Locke has the numbers to support it. Even before you enter the galleries, you’re confronted with a long list of names, paired with dates, beneath the icy neon glare of a sign that reads “... a dream.” The names, hundreds of them, are a smattering: “A Partial List of Unarmed African-Americans who were Killed By Police or Who Died in Police Custody During My Sabbatical from Massachusetts College of Art and Design, 2014-2015,” is the title, less than a year’s worth of killing. Baldwin’s book was published more than 60 years ago. That’s soul-crushing math to consider.

I know Locke best for his conceptual illuminations, canny and dry, of American racial tension. But “the fire next time” is notably peopled with figurative sculpture and drawing, much of it quietly but incandescently alarming. Inside, the long gallery space is ringed with framed works on broad sheets of paper. Each of them contains a small portrait, drawn in graphite, often in a corner — a small patch of ash-gray in a broad expanse of white. The entry to "Steve Locke: the fire next time," at Mass MoCA. The names on the wall are a catalog of unarmed Black Americans killed by police or who died in police custody during Locke's 2014-15 sabbatical from his professorship at MassArt. 

You have to nose up within inches even to see them — Locke’s demand, made plain. Come close, he seems to say. Don’t look away. And up close, you’re face to face with the depths of evil: in stony profile, Dylann Roof, the white supremacist who murdered nine Black people attending bible study at a Charleston, S.C., church; Lawrence Russell Brewer, who was executed in 2011 for dragging a Black man, James Byrd Jr., to death behind his truck in Texas in 1998.

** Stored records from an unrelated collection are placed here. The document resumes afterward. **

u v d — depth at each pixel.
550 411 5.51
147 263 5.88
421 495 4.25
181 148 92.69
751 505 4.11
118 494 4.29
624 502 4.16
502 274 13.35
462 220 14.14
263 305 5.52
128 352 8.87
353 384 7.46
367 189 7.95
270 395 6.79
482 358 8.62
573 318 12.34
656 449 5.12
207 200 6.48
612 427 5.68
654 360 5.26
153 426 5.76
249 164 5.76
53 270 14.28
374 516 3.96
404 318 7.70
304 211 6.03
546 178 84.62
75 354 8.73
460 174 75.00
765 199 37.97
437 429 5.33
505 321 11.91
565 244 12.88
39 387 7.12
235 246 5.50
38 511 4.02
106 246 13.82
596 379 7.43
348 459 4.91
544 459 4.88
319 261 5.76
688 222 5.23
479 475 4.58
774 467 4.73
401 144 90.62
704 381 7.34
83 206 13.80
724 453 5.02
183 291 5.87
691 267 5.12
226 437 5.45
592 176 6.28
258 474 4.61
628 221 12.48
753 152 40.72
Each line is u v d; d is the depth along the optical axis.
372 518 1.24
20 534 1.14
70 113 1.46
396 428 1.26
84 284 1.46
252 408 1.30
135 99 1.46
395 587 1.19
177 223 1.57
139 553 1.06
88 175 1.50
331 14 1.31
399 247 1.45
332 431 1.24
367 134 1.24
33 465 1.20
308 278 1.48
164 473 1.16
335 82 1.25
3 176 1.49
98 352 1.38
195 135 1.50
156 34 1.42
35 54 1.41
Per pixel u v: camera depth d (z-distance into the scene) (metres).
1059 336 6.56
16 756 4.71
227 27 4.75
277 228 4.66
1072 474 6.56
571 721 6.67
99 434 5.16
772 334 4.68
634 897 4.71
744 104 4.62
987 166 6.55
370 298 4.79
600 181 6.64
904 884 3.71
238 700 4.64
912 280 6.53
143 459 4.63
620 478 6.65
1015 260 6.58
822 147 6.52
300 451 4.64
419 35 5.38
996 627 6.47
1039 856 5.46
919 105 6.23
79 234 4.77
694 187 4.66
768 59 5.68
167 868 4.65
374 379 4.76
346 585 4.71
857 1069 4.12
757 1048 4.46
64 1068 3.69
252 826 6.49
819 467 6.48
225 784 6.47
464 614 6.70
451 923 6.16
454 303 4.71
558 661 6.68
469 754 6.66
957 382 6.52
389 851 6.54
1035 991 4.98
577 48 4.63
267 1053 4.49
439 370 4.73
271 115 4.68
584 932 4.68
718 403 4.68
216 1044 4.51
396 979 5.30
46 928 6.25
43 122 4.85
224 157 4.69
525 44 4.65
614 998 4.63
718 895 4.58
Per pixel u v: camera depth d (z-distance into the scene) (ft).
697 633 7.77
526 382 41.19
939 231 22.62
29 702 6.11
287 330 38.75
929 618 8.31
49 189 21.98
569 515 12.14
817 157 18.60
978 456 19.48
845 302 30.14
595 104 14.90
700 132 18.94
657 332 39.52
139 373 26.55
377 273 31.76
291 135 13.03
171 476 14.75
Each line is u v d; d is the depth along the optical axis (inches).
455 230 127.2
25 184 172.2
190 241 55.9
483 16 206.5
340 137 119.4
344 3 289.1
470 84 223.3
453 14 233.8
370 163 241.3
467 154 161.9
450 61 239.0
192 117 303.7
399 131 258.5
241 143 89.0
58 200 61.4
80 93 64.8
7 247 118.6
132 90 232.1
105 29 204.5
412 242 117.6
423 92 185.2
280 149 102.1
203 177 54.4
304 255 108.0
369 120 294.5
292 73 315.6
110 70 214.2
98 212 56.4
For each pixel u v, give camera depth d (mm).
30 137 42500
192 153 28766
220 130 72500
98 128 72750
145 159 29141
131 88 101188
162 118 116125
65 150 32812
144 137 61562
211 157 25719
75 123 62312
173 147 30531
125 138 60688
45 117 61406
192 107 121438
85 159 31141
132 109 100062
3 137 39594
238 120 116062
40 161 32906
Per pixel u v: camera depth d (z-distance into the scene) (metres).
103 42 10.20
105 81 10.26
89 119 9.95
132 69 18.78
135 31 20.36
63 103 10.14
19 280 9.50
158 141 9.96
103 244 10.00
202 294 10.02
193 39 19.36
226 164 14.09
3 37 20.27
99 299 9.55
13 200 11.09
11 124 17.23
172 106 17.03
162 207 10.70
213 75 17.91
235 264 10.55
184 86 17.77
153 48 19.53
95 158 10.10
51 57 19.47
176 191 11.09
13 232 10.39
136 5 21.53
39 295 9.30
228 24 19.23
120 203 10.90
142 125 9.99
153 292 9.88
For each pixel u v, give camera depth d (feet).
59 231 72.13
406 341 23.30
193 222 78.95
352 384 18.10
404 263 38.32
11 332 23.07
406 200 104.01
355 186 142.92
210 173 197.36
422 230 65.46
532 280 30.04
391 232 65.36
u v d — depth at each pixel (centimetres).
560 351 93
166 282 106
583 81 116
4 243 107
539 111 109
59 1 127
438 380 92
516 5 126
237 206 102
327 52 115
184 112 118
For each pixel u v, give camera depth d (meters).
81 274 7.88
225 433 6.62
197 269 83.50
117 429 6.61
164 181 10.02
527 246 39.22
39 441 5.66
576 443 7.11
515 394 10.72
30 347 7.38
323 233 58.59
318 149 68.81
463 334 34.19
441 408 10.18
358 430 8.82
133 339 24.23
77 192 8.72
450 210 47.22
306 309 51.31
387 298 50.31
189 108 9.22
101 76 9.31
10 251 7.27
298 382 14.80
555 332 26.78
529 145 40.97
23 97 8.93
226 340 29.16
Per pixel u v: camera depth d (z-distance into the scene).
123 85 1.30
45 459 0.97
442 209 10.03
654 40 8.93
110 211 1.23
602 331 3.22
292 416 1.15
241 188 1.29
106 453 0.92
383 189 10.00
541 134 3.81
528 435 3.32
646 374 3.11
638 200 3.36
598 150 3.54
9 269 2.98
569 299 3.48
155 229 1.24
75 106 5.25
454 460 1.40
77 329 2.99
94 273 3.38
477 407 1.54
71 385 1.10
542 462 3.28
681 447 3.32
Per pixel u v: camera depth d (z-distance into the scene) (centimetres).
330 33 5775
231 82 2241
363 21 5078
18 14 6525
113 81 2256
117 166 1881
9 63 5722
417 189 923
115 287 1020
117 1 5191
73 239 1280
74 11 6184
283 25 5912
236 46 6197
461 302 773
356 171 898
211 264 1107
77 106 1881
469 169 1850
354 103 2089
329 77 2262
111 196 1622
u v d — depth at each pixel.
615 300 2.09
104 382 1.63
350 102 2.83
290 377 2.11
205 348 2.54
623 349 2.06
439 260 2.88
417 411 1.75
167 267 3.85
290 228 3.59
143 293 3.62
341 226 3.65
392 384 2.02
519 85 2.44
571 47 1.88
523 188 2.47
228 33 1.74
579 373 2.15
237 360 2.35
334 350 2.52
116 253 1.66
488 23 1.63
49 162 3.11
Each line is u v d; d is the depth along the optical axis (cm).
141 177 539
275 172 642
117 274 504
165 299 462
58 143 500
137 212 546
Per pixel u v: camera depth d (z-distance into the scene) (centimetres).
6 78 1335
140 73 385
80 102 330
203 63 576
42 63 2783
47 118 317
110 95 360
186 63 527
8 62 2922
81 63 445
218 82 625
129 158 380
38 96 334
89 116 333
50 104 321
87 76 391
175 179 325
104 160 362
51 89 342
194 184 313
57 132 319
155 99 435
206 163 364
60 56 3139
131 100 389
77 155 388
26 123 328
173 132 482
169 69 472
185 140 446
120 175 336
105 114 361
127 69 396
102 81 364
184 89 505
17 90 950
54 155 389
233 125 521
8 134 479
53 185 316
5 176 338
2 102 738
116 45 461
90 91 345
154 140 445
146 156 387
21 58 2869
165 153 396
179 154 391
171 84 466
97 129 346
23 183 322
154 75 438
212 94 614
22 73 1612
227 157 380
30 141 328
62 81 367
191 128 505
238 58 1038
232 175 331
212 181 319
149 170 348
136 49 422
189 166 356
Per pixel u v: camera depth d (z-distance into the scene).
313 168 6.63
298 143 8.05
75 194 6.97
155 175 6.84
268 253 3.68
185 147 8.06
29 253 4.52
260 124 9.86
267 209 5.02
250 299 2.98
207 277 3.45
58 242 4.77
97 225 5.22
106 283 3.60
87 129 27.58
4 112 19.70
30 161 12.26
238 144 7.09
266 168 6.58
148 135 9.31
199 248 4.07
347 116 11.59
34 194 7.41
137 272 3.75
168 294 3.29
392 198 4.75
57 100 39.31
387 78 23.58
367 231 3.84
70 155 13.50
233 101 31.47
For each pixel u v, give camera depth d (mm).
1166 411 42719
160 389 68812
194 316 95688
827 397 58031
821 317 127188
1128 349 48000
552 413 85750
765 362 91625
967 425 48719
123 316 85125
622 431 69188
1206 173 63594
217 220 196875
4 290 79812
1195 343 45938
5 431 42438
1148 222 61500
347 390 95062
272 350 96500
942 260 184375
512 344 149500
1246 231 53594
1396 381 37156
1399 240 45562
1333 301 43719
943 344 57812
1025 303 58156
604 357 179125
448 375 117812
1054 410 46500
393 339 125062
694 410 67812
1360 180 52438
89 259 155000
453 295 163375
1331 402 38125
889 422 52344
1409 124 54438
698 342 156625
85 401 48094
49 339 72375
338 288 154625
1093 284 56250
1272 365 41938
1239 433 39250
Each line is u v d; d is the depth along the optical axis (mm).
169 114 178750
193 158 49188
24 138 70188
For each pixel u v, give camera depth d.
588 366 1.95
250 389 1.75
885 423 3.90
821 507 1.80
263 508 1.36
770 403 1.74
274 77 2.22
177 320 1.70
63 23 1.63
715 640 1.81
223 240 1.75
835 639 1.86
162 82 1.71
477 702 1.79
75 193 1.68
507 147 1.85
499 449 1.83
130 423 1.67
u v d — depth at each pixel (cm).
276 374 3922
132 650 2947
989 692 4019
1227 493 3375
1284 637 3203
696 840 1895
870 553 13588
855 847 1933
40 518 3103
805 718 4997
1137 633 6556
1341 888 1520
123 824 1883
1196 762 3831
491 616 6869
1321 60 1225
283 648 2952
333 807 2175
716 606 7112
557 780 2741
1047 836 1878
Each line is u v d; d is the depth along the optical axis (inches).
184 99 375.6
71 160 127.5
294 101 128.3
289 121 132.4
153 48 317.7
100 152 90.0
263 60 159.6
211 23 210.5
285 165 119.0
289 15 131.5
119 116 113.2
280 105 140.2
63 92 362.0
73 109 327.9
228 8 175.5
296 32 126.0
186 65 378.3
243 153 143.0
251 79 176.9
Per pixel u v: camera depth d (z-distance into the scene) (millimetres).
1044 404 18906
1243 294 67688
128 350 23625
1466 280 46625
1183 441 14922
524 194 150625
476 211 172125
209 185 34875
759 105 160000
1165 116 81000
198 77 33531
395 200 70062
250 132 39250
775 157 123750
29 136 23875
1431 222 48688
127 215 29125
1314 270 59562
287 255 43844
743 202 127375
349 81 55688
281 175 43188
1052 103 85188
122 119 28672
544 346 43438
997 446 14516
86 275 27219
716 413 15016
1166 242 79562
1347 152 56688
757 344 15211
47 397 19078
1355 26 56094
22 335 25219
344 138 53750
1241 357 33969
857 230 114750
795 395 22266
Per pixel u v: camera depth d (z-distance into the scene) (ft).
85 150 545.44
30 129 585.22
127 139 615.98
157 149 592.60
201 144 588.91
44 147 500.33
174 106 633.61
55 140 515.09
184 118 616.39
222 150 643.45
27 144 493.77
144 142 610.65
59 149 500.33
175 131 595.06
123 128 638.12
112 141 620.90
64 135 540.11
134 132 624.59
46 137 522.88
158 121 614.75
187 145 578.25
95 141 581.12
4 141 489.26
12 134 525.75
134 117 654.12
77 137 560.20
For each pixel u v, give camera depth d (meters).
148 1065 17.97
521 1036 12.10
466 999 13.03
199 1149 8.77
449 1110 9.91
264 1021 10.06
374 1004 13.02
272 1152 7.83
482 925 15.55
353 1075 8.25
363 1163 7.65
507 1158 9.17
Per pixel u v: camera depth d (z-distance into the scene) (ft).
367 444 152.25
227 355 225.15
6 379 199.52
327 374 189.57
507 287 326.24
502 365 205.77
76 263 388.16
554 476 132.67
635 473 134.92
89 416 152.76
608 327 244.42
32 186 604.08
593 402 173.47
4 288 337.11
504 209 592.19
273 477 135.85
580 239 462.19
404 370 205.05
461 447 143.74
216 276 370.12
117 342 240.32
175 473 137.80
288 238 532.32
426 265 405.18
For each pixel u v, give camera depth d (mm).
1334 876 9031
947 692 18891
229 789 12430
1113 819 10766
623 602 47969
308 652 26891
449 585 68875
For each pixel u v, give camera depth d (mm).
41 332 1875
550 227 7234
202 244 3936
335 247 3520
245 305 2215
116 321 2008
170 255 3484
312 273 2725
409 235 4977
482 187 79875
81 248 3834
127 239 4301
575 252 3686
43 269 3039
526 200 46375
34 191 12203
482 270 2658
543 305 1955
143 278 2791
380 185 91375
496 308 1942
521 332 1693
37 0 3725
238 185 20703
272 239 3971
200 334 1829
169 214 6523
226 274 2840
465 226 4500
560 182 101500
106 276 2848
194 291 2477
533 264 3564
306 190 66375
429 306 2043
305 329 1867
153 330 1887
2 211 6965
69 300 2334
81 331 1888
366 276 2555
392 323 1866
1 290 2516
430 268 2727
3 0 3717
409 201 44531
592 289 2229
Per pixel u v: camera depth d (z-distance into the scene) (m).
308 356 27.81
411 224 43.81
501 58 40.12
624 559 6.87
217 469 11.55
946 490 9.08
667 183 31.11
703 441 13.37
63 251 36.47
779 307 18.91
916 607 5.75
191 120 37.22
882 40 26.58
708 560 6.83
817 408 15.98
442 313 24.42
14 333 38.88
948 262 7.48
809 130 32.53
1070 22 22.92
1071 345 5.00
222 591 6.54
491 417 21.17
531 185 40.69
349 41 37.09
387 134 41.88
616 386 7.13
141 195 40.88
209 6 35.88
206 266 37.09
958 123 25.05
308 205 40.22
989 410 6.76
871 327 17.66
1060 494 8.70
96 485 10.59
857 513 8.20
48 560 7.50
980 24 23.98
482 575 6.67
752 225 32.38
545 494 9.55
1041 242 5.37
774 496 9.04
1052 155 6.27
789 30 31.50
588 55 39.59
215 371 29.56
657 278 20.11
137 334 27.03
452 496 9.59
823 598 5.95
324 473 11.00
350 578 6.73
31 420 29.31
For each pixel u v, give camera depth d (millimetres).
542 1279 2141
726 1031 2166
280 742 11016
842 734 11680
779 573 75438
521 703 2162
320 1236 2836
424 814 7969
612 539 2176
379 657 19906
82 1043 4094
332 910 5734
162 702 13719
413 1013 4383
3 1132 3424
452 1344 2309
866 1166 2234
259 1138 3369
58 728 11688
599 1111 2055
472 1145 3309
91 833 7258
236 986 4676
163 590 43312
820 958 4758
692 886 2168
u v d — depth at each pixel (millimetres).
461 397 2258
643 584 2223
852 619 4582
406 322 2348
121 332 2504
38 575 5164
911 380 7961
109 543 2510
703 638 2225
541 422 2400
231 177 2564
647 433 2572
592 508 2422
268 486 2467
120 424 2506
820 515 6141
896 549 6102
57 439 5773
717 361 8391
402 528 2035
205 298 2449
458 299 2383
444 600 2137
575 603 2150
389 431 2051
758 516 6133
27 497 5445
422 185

A few of the drawings are of objects — Brewer’s license plate; a memorial sign, shot full of bullet holes, to Emmett Till, a Black teen murdered at 14 years old in 1955 in Mississippi — but almost all are of people, drawn mostly from courtroom photographs or mugshots, or pictures from social media. Till’s murderers, Roy Bryant and his half brother J.W. Milam, are here; so is Bryant’s wife, Carolyn, who alleged Till had harrassed her, sealing his fate. There are dozens, each one a portal to its own particular horror. What they all have in common — race-based hate, and its power to prompt violence — makes this quiet space, with its perimeter of pale images simmering with rage, almost too much to bear.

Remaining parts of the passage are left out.